The inability of Internet engineers to settle on a single satisfactory standard for captioning and the ineffectiveness of current Web captioning–related laws have lead some accessibility advocates to call for more potent government intervention. Joe Clark, for example, writes in “This is How the Web Gets Regulated,” a 2008 article in Web development trade journal A List Apart, that “online captioning still pretty much does not exist. That’s probably going to change, and the way it’s going to change is by government regulation.” Clark feels that Web developers should embrace this destiny, taking an active role in the development of online captioning legislation to ensure that it is based on open standards.

Clark’s thoughts echo the views of media scholars regarding captioning in traditional broadcast television.

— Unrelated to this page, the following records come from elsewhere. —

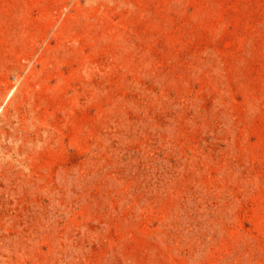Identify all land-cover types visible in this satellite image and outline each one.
Instances as JSON below:
<instances>
[{
  "label": "rangeland",
  "instance_id": "obj_1",
  "mask_svg": "<svg viewBox=\"0 0 264 264\" xmlns=\"http://www.w3.org/2000/svg\"><path fill=\"white\" fill-rule=\"evenodd\" d=\"M0 264H264V0H0Z\"/></svg>",
  "mask_w": 264,
  "mask_h": 264
}]
</instances>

As communications professor Jennifer L. Gregg notes in her “Contextual analysis of the passage of closed-captioning policy,” broadcast captioning initially faced a “market stalemate”: The very small audience for captioned programming left little economic incentive for content producers to caption their shows, and the very small number of captioned shows left little room for the audience for captioned programming to expand (547–8). Only when the federal government introduced captioning requirements and incentives in the Television Decoder Circuitry Act and the Telecommunications Act of 1996 did TV captioning become widespread (542–3).

Progress & conclusion

Some two years after Clark’s plea for online captioning legislation was published, the first such law came into effect. In October 2010, President Obama signed the 21st Century Communications & Video Accessibility Act into law. The act will require that video content that was previously broadcast on TV with captions retain these captions when posted online. This alone represents a great improvement on the status quo, but many disability advocates feel that this law does not go far enough. As Suzanne Robitaille explains in Bloomberg Businessweek article “‘The Annoying Orange’ Needs More Captions,” audiovisual content is increasingly being published through online-only “Webisodes” which, having never aired on broadcast TV, are totally exempt from the new captioning requirements.

It remains to be seen how effective the Video Accessibility Act and future legislation will be. While initial reports appear promising, caution is certainly warranted. Media scholars have long acknowledged that, as professor Kathryn C. Montgomery notes in Generation Digital, government attempts to regulate communications for the public good often lead to compromises which ultimately accomplish little and satisfy no one. Moreover, while Gregg and many others have performed in-depth research into the social workings of captioning policy in traditional media, very little research has been published concerning the application of similar legislation to online video. It seems that greater attention from media analysts may be needed to understand and resolve the dilemma that video on the Web currently presents to the deaf and hard of hearing population.